Máfias farmacêuticas ampliam ofensiva contra genéricos

Por Ignacio Ramonet
Diretor do Le Monde Diplomatique


No comércio de medicamentos, a competição não funciona e os grandes grupos farmacêuticos recorrem a todo tipo de jogo sujo para impedir a chegada ao mercado de medicamentos mais eficazes e, sobretudo, para desqualificar os genéricos, muito mais baratos.
Consequência: o atraso no acesso do consumidor aos genéricos traduz-se em importantes perdas financeiras, não apenas para os próprios pacientes, mas para a Saúde  Pública a cargo do Estado (ou seja, paga pelos contribuintes).
Isto também oferece argumentos aos defensores da privatização dos Sistemas Públicos de Saúde, acusados de serem fossos de défices no orçamento dos Estados.
Os genéricos são medicamentos idênticos - quanto aos princípios ativos, dosagem, fórmula farmacêutica, segurança e eficácia - aos medicamentos originais produzidos com exclusividade pelos grandes monopólios.
O período de exclusividade e proteção da patente do remédio original vence após uma dezena de anos, quando então outros fabricantes têm direito de produzir os genéricos, que custam cerca de 40% mais barato.
A Organização Mundial da Saúde (OMS) e a maioria dos governos recomendam o uso de genéricos porque, por seu menor custo, favorecem o acesso equitativo à saúde das populações expostas a doenças evitáveis2.
O objetivo dos grandes laboratórios consiste, por conseguinte, em retardar, por todos os meios possíveis, a data de vencimento do período de proteção da patente.
O mercado mundial de medicamentos representa cerca de 700 bilhões de euros; e uma dezena de empresas gigantescas, entre elas as chamadas "Big Pharma" - Bayer, GlaxoSmithKline (GSK), Merk, Novartis, Pfizer, Roche, Sanofi-Aventis -, controlam metade desse mercado.
Os seus lucros são superiores aos obtidos pelos poderosos grupos do complexo militar-industrial. Para cada euro investido na fabricação de um medicamento de marca, os monopólios ganham mil no mercado.
Além disso, três dessas companhias (GSK, Novartis e Sanofi) pretendem ganhar bilhões de euros mais nos próximos meses graças à venda maciça da vacina contra o vírus A (H1N1) da nova gripe.
Essas gigantescas massas de dinheiro dão às Big Pharma potência financeira absolutamente colossal, que usam particularmente para arruinar, mediante múltiplos julgamentos milionários perante os tribunais, modestos fabricantes de genéricos.
Os seus numerosos lobbies fustigam permanentemente o Escritório Europeu de Patentes (OEP), cuja sede fica em Munique, para retardar a concessão de autorizações de entrada de genéricos no mercado.
Além disso, realizam campanhas enganosas sobre esses remédios bioequivalentes e assustam os pacientes.
O resultado é que, segundo o recente Informe divulgado pela Comissão Europeia, os cidadãos têm de esperar, em média, sete meses mais do que o normal para ter acesso aos genéricos, o que se traduziu, nos últimos cinco anos, em gasto extra desnecessário de aproximadamente 3 bilhões de euros para os consumidores e em 20% de aumento para os Sistemas Públicos de Saúde.
A ofensiva dos monopólios farmacêutico-industriais não tem fronteiras.

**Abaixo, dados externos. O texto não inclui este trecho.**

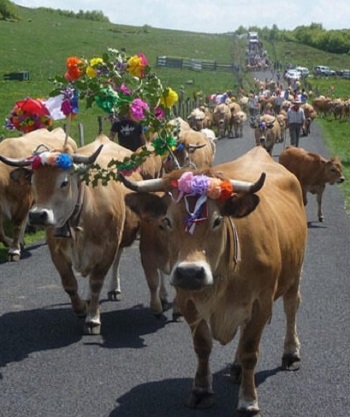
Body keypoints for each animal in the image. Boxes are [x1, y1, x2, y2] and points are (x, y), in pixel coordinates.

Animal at [119, 145, 306, 414]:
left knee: (291, 307)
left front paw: (248, 400)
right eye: (166, 221)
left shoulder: (262, 303)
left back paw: (291, 353)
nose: (190, 272)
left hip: (294, 272)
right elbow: (203, 347)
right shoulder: (188, 301)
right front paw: (201, 390)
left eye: (217, 220)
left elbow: (250, 351)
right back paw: (236, 367)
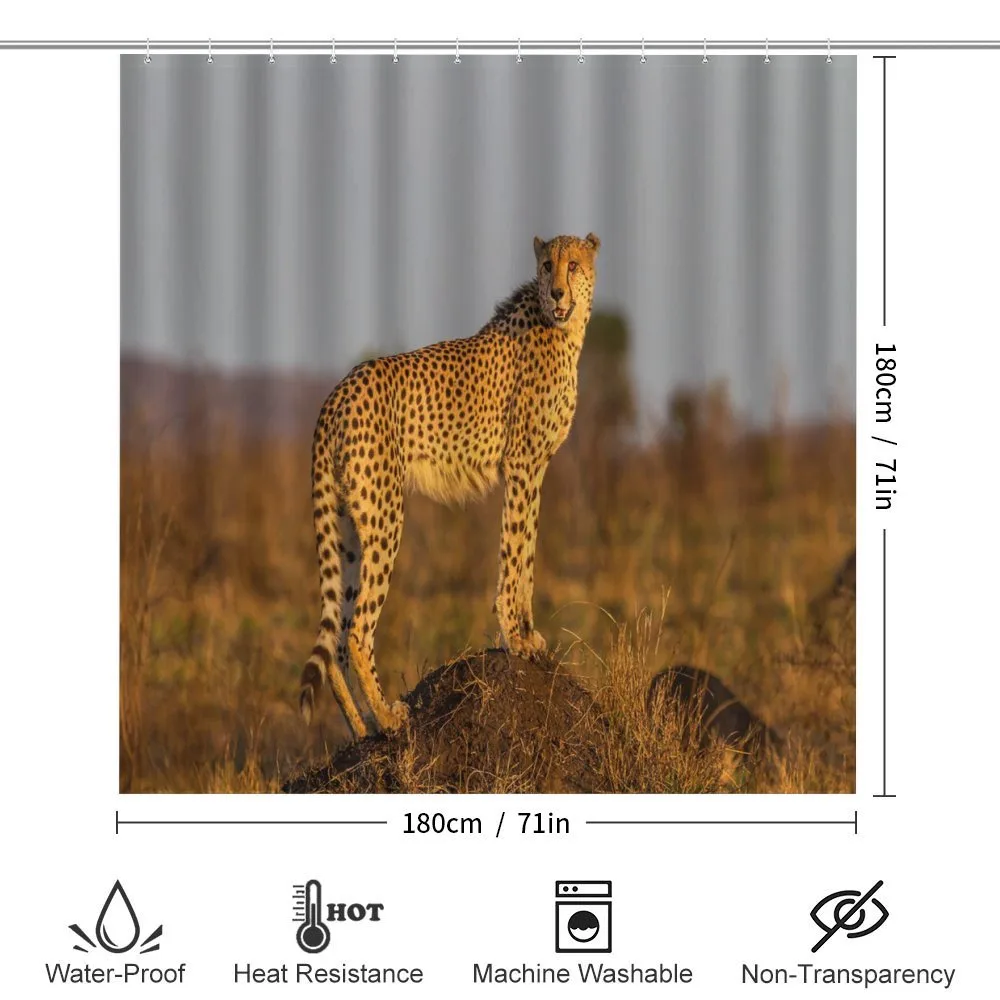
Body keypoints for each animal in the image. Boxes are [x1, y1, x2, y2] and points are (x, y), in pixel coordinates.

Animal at [299, 233, 601, 739]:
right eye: (546, 265)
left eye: (573, 265)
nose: (557, 291)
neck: (566, 328)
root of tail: (339, 389)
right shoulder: (521, 465)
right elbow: (514, 551)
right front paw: (514, 638)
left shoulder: (536, 469)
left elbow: (528, 553)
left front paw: (528, 635)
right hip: (384, 516)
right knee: (358, 629)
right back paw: (388, 715)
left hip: (347, 526)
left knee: (336, 635)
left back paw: (362, 727)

Também estariam implicados no recente golpe de Estado contra o presidente Manuel Zelaya em Honduras, país que importa todos os seus medicamentos, produzidos fundamentalmente pelas "Big Parma". 
Desde que Honduras entrou para a Aliança Bolivariana para os Povos da América (Alba), em agosto de 2008, Zelaya negociava acordo comercial com Havana para importar genéricos cubanos, com a intenção de reduzir os gastos de funcionamento dos hospitais públicos de seu país.
Barack Obama, desejoso de reformar o sistema de saúde dos Estados Unidos, que deixa sem cobertura médica 47 milhões de cidadãos, enfrenta a ira do complexo farmacêutico-industrial.
Nos EUA, as quantias em jogo são gigantescas (os gastos com saúde representam o equivalente a 18% do PIB) e controladas por vigoroso lóbi de interesses privados que reúne, além das Big Pharma, as grandes companhias de seguro e todo o sector de clínicas e hospitais privados.
Nenhum desses atores quer perder os seus opulentos privilégios. 

Por isso, apoiando-se nos grandes meios de comunicação mais conservadores e no Partido Republicano, investem pesado em campanhas de desinformação e de calúnias contra a necessária reforma do sistema de saúde.
É batalha crucial. 

E seria dramático ver as máfias farmacêuticas ganharem. Porque então redobrariam os esforços para atacar, na Europa e no resto do mundo, o avanço dos medicamentos genéricos e a esperança de alguns sistemas de saúde menos caros e mais solidários.